Dal punto di vista psicoanalitico, il cinema può svolgere due funzioni primarie: quella di "film-sonda", che esplora la mente, e quella di "film-sogno", che immerge il pubblico in uno stato "oniroide", facilitando un avvicinamento a un livello regressivo simile all'esperienza onirica. Si ipotizza che la produzione e la fruizione del film siano processi gruppali, che coinvolgono forme di legame silente tra gli spettatori, come la "socialità sincretica" teorizzata da Bleger.
L'Esplorazione dell'Inconscio e la Trasformazione del Sé
L'analisi di film come "Lo spirito dell’alveare" (1973) di Victor Erice, che esplora le fantasie ambivalenti di due bambine eccitate dalla proiezione del film "Frankenstein", o la rilettura de "Lo strano caso del Dr. Jekyll e Mr. Hyde" in diverse versioni cinematografiche, permettono di indagare come il cinema descriva emozioni contraddittorie e trasformazioni. Questi film possono fungere da catalizzatori per una riflessione sull'uso del film e del contesto della sala cinematografica, con particolari aspetti del dialogo analitico.
La capacità del cinema di rappresentare la complessità della personalità, le sottigliezze dell'esperienza psicologica e interpersonale, lo rende uno strumento potente per la comprensione di sé e degli altri. Film che ritraggono personaggi in modo esplicitamente psicologico, con un forte accento sul loro mondo interiore, o che tentano di rappresentare (talvolta malamente) la psicoanalisi stessa, offrono spunti preziosi per terapeuti e spettatori.
L'Analogia con il Sogno e la Realizzazione del Desiderio
La relazione tra cinema e sogno è un terreno fertile di indagine. Entrambi possono essere visti come mezzi per esprimere desideri inconsci latenti attraverso contenuti manifesti. L'idea che il cinema, come il sogno, sia "sempre la realizzazione di un desiderio" è un punto di partenza fondamentale per comprendere la sua capacità di attivare vissuti interni.
La sala cinematografica, con il suo buio e la sua immersività, può essere vista come un equivalente simbolico dell'esperienza intrauterina, favorendo aspetti regressivi. Componenti voyeuristiche, legate alla curiosità dello spettatore per la "scena primaria" proiettata sullo schermo, e componenti feticistiche, come l'adorazione delle stelle del cinema, sono altrettanto degne di nota.
Esempi di Applicazione Clinica e Didattica
Sebbene non esista un genere cinematografico definito "psicoanalitico", alcuni film si prestano particolarmente a una lettura psicoanalitica, fornendo ai terapeuti osservazioni e intuizioni utili nel loro lavoro clinico. Questi includono film con personaggi ritratti in modo psicologicamente profondo, con un'enfasi sul loro mondo interiore, e film che mettono in scena analisti e/o pazienti, esplorando le dinamiche terapeutiche.
La possibilità di utilizzare film in contesti clinici o didattici è vasta.

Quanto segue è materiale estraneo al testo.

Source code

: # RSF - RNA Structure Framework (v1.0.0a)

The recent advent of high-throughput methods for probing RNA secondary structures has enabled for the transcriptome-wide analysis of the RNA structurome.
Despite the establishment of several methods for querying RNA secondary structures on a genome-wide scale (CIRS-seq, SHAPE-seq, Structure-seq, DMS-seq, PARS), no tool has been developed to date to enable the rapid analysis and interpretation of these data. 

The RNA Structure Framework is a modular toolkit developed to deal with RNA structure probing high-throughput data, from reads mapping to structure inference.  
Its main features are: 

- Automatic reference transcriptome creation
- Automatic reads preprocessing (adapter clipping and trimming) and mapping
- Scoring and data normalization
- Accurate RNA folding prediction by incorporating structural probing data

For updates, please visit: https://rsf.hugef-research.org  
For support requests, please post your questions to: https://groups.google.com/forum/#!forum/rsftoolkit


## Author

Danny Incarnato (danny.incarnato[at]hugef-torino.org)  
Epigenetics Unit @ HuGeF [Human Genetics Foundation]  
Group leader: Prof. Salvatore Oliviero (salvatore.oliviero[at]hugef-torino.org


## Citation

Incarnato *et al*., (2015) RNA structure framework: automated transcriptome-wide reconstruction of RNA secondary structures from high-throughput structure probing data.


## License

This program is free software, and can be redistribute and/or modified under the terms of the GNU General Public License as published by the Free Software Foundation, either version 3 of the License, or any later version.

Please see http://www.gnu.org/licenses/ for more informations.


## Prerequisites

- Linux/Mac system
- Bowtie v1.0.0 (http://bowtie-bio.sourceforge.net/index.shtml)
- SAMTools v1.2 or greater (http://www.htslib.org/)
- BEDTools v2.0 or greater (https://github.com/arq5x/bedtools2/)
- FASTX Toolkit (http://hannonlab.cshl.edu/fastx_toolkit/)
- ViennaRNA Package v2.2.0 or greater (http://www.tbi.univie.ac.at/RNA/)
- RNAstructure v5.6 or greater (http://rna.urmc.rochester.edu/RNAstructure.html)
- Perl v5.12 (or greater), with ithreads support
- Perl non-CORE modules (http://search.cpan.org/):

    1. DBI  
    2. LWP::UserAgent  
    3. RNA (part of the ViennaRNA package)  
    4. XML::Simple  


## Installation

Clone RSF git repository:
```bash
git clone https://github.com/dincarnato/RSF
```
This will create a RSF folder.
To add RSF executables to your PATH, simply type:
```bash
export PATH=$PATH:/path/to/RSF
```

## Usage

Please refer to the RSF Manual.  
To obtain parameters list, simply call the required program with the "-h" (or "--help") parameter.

Schede di attivazioni psicologiche per lavorare con i film e sezioni dedicate allo sviluppo di laboratori di cinema e psicologia, come presenti nel lavoro di Stagnitta, offrono strumenti concreti per esplorare le connessioni tra queste due discipline e la nostra esperienza del mondo.

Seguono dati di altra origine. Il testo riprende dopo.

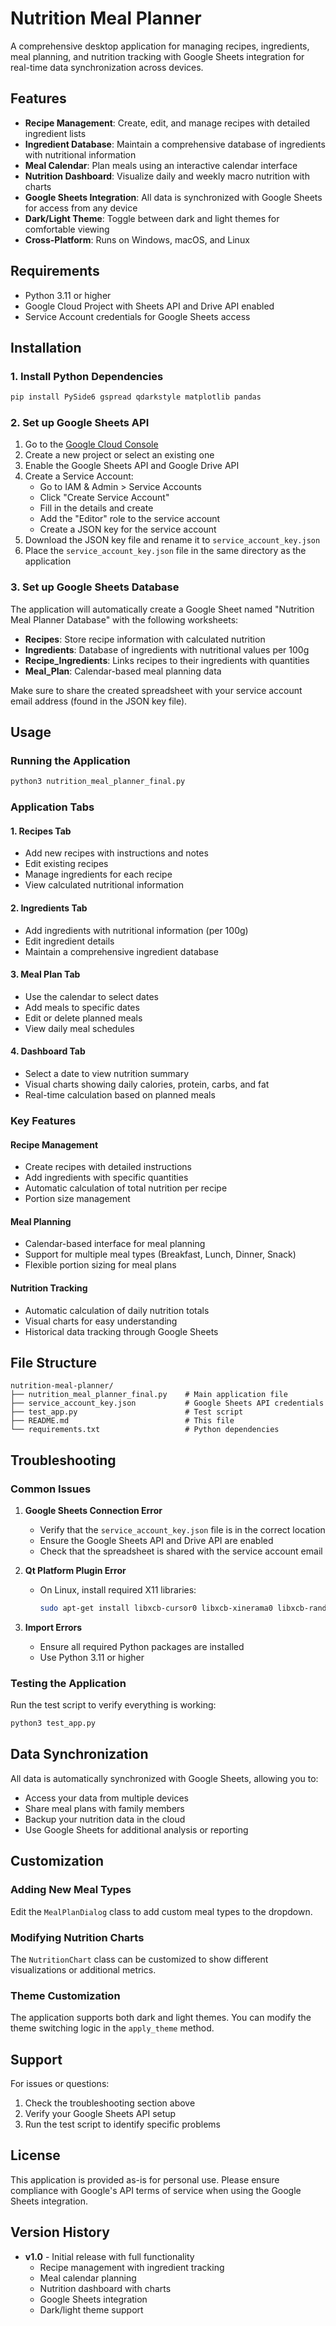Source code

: # Nutrition Meal Planner

A comprehensive desktop application for managing recipes, ingredients, meal planning, and nutrition tracking with Google Sheets integration for real-time data synchronization across devices.

## Features

- **Recipe Management**: Create, edit, and manage recipes with detailed ingredient lists
- **Ingredient Database**: Maintain a comprehensive database of ingredients with nutritional information
- **Meal Calendar**: Plan meals using an interactive calendar interface
- **Nutrition Dashboard**: Visualize daily and weekly macro nutrition with charts
- **Google Sheets Integration**: All data is synchronized with Google Sheets for access from any device
- **Dark/Light Theme**: Toggle between dark and light themes for comfortable viewing
- **Cross-Platform**: Runs on Windows, macOS, and Linux

## Requirements

- Python 3.11 or higher
- Google Cloud Project with Sheets API and Drive API enabled
- Service Account credentials for Google Sheets access

## Installation

### 1. Install Python Dependencies

```bash
pip install PySide6 gspread qdarkstyle matplotlib pandas
```

### 2. Set up Google Sheets API

1. Go to the [Google Cloud Console](https://console.cloud.google.com/)
2. Create a new project or select an existing one
3. Enable the Google Sheets API and Google Drive API
4. Create a Service Account:
   - Go to IAM & Admin > Service Accounts
   - Click "Create Service Account"
   - Fill in the details and create
   - Add the "Editor" role to the service account
   - Create a JSON key for the service account
5. Download the JSON key file and rename it to `service_account_key.json`
6. Place the `service_account_key.json` file in the same directory as the application

### 3. Set up Google Sheets Database

The application will automatically create a Google Sheet named "Nutrition Meal Planner Database" with the following worksheets:

- **Recipes**: Store recipe information with calculated nutrition
- **Ingredients**: Database of ingredients with nutritional values per 100g
- **Recipe_Ingredients**: Links recipes to their ingredients with quantities
- **Meal_Plan**: Calendar-based meal planning data

Make sure to share the created spreadsheet with your service account email address (found in the JSON key file).

## Usage

### Running the Application

```bash
python3 nutrition_meal_planner_final.py
```

### Application Tabs

#### 1. Recipes Tab
- Add new recipes with instructions and notes
- Edit existing recipes
- Manage ingredients for each recipe
- View calculated nutritional information

#### 2. Ingredients Tab
- Add ingredients with nutritional information (per 100g)
- Edit ingredient details
- Maintain a comprehensive ingredient database

#### 3. Meal Plan Tab
- Use the calendar to select dates
- Add meals to specific dates
- Edit or delete planned meals
- View daily meal schedules

#### 4. Dashboard Tab
- Select a date to view nutrition summary
- Visual charts showing daily calories, protein, carbs, and fat
- Real-time calculation based on planned meals

### Key Features

#### Recipe Management
- Create recipes with detailed instructions
- Add ingredients with specific quantities
- Automatic calculation of total nutrition per recipe
- Portion size management

#### Meal Planning
- Calendar-based interface for meal planning
- Support for multiple meal types (Breakfast, Lunch, Dinner, Snack)
- Flexible portion sizing for meal plans

#### Nutrition Tracking
- Automatic calculation of daily nutrition totals
- Visual charts for easy understanding
- Historical data tracking through Google Sheets

## File Structure

```
nutrition-meal-planner/
├── nutrition_meal_planner_final.py    # Main application file
├── service_account_key.json           # Google Sheets API credentials
├── test_app.py                        # Test script
├── README.md                          # This file
└── requirements.txt                   # Python dependencies
```

## Troubleshooting

### Common Issues

1. **Google Sheets Connection Error**
   - Verify that the `service_account_key.json` file is in the correct location
   - Ensure the Google Sheets API and Drive API are enabled
   - Check that the spreadsheet is shared with the service account email

2. **Qt Platform Plugin Error**
   - On Linux, install required X11 libraries:
     ```bash
     sudo apt-get install libxcb-cursor0 libxcb-xinerama0 libxcb-randr0 libxcb-render-util0 libxcb-icccm4 libxcb-image0 libxcb-keysyms1 libxcb-shape0
     ```

3. **Import Errors**
   - Ensure all required Python packages are installed
   - Use Python 3.11 or higher

### Testing the Application

Run the test script to verify everything is working:

```bash
python3 test_app.py
```

## Data Synchronization

All data is automatically synchronized with Google Sheets, allowing you to:

- Access your data from multiple devices
- Share meal plans with family members
- Backup your nutrition data in the cloud
- Use Google Sheets for additional analysis or reporting

## Customization

### Adding New Meal Types
Edit the `MealPlanDialog` class to add custom meal types to the dropdown.

### Modifying Nutrition Charts
The `NutritionChart` class can be customized to show different visualizations or additional metrics.

### Theme Customization
The application supports both dark and light themes. You can modify the theme switching logic in the `apply_theme` method.

## Support

For issues or questions:
1. Check the troubleshooting section above
2. Verify your Google Sheets API setup
3. Run the test script to identify specific problems

## License

This application is provided as-is for personal use. Please ensure compliance with Google's API terms of service when using the Google Sheets integration.

## Version History

- **v1.0** - Initial release with full functionality
  - Recipe management with ingredient tracking
  - Meal calendar planning
  - Nutrition dashboard with charts
  - Google Sheets integration
  - Dark/light theme support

Il cinema, dunque, si configura come uno specchio in cui possiamo osservare le pieghe più intime della nostra psiche, i nostri desideri più nascosti, le nostre paure più profonde e i processi di cambiamento che plasmano la nostra esistenza. La psicoanalisi, a sua volta, offre le chiavi interpretative per decifrare questi riflessi, permettendoci di giungere a una maggiore consapevolezza di noi stessi e del nostro posto nel mondo. Questo dialogo continuo tra cinema e psicoanalisi arricchisce la nostra comprensione dell'esperienza umana, invitandoci a guardarci dentro con occhi sempre più consapevoli.